Coronavirus

Doctors Investigate Known and Unknown Symptoms of Coronavirus

"This is nothing like a garden variety case of pneumonia"

NBCUniversal, Inc.

As the number of local coronavirus cases increases, so does doctors' knowledge about the disease and its symptoms.

There are the main symptoms -- the ones that make up the criteria to get tested, are cough, shortness of breath and a fever -- but now there are reports of other symptoms, and a new 3D look at what the infection does to the body.

Dr. Keith Mortman, Chief of Thoracic Surgery at George Washington University Hospital made a virtual reality video showing the damage done to the lungs of an actual 59-year-old patient who's in critical condition with COVID-19.
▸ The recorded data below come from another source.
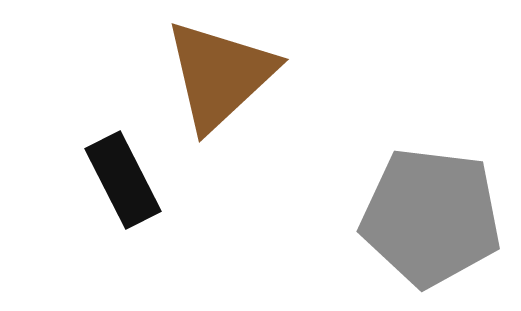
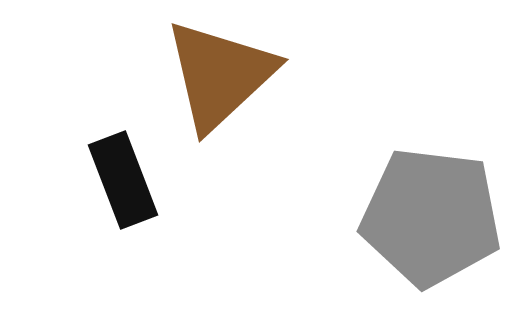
black rectangle: rotated 6 degrees clockwise
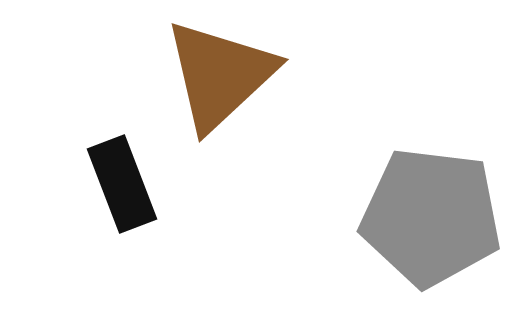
black rectangle: moved 1 px left, 4 px down
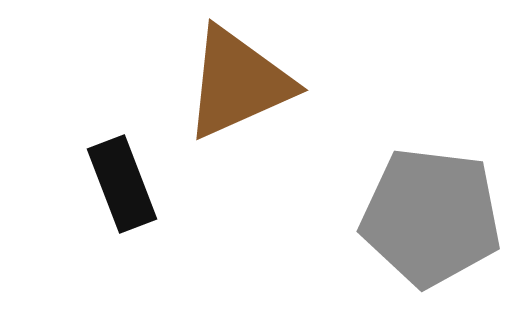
brown triangle: moved 18 px right, 8 px down; rotated 19 degrees clockwise
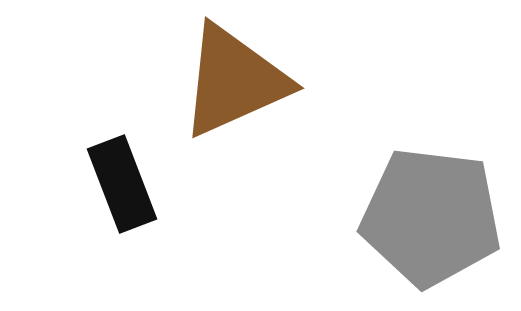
brown triangle: moved 4 px left, 2 px up
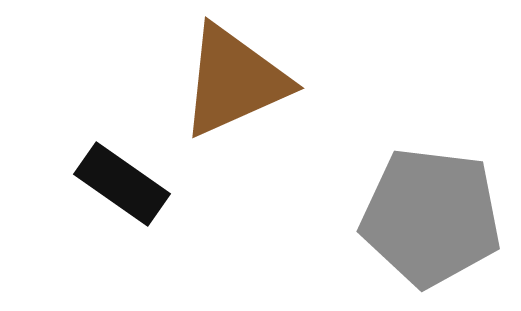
black rectangle: rotated 34 degrees counterclockwise
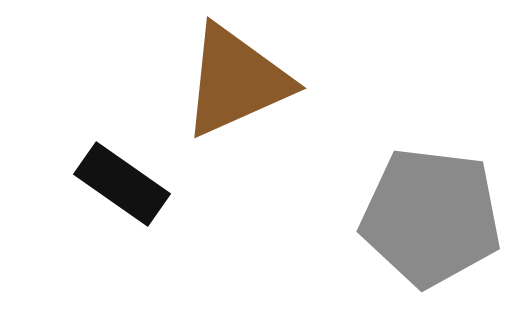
brown triangle: moved 2 px right
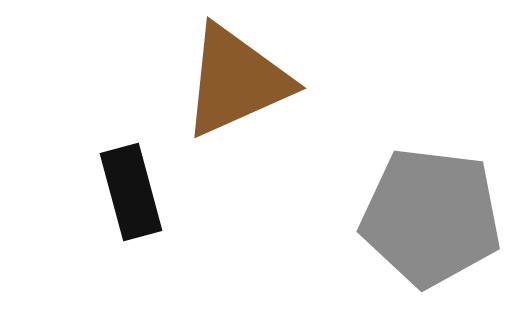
black rectangle: moved 9 px right, 8 px down; rotated 40 degrees clockwise
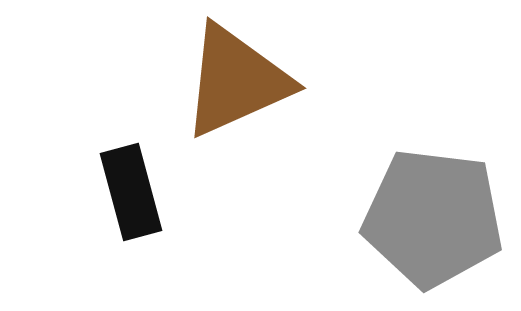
gray pentagon: moved 2 px right, 1 px down
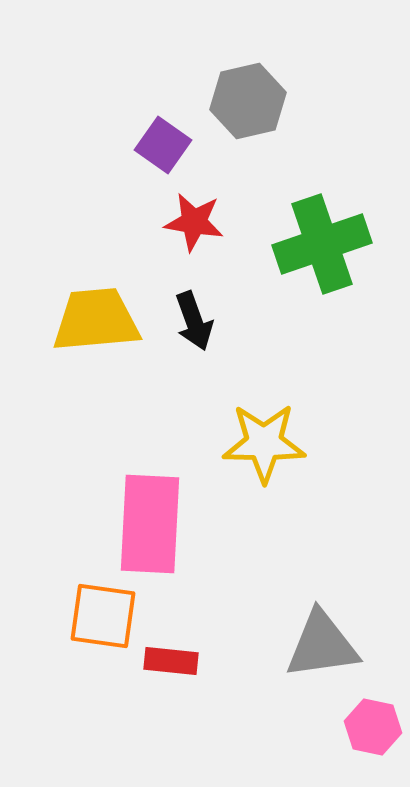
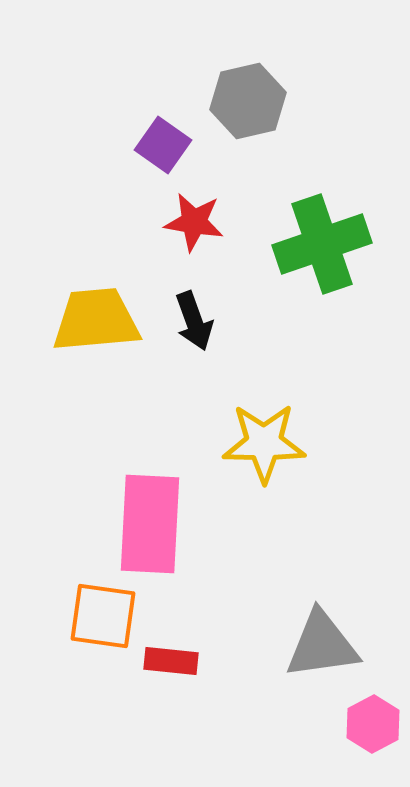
pink hexagon: moved 3 px up; rotated 20 degrees clockwise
"What we’re seeing is that there was rapid and progressive damage to the lungs so that he needed higher levels of support from that ventilator and it got to the point where he needed maximal support from the ventilator,” Mortman said in an interview for the hospital’s podcast, HealthCast.

In the podcast, Mortman said that about 20% of those who contract COVID-19 develop symptoms and a portion of those develop severe symptoms that ultimately require mechanical assistance to breathe.

NBC 5 asked Dallas infectious disease expert, Dr. Edward Dominguez, to put this information into perspective.

"Anytime there is an infection of the lung, there is only a certain number of ways the lung can respond. Unfortunately, the way the lungs responds to to this infection is about the worst way it can respond. It causes inflammation and fluid build-up within multiple areas of the lung," Dominguez said.

"This is nothing like a garden variety case of pneumonia."

Doctors said it's too early to know if there is long-term damage caused by coronavirus.

For many, the illness is mild and for others, doctors say the first phase is more like a slow burn, with moderate symptoms for several days, before they worsen quickly.

In addition to the well-known COVID-19 symptoms, such as fever, cough, headache and shortness of breath, doctors now say some patients may lose their sense of smell and taste, leading to even more questions about the novel virus.

"Could there be more than one strain of COVID-19? Yes," Dominguez said.

"Could it be mutating and changing before our very eyes? The answer to that is unlikely, but also yes, theoretically, because this is the largest of all the viruses that cause respiratory disease in humans. It has the most genetic material and that means it can mutate faster and change faster than even the influenza viruses."

The loss of smell or taste appears to be temporary in the patients who reported those symptoms.